*** Opening of LISTED ENTRIES ***

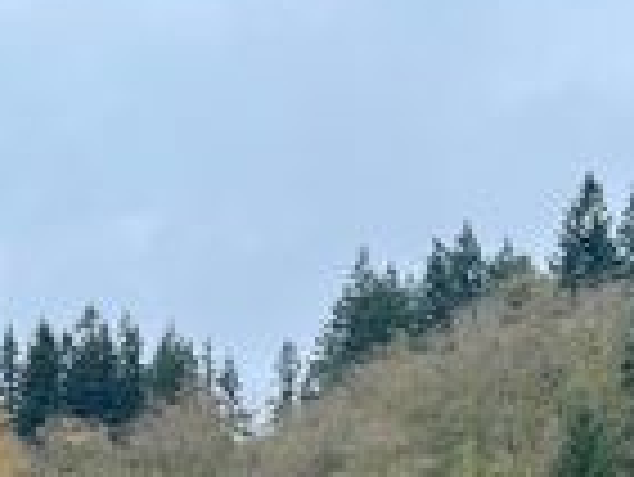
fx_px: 1686
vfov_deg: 15.7
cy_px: 493
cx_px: 508
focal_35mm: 92
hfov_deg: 21.0
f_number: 1.5
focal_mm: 5.7
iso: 50
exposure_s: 1/957
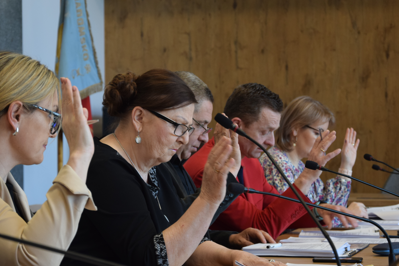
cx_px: 175
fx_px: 1275
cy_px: 150
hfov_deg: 17.8
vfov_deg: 11.9
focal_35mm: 115
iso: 720
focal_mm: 62
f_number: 5.3
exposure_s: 1/60
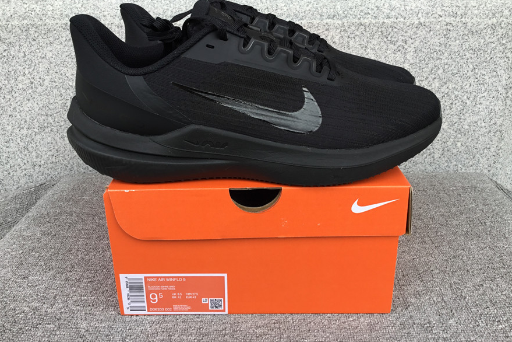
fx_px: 469
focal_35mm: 33
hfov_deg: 57.2
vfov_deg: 39.9
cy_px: 153
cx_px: 257
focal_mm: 3.3
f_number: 2.4
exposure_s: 1/121
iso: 25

*** Close of LISTED ENTRIES ***

**JOB ITEM**
Without the pictures, give back every record precisely as shown.

**EXERCISE SOLUTION**
fx_px: 1686
vfov_deg: 15.7
cy_px: 493
cx_px: 508
focal_35mm: 92
hfov_deg: 21.0
f_number: 1.5
focal_mm: 5.7
iso: 50
exposure_s: 1/957
cx_px: 175
fx_px: 1275
cy_px: 150
hfov_deg: 17.8
vfov_deg: 11.9
focal_35mm: 115
iso: 720
focal_mm: 62
f_number: 5.3
exposure_s: 1/60
fx_px: 469
focal_35mm: 33
hfov_deg: 57.2
vfov_deg: 39.9
cy_px: 153
cx_px: 257
focal_mm: 3.3
f_number: 2.4
exposure_s: 1/121
iso: 25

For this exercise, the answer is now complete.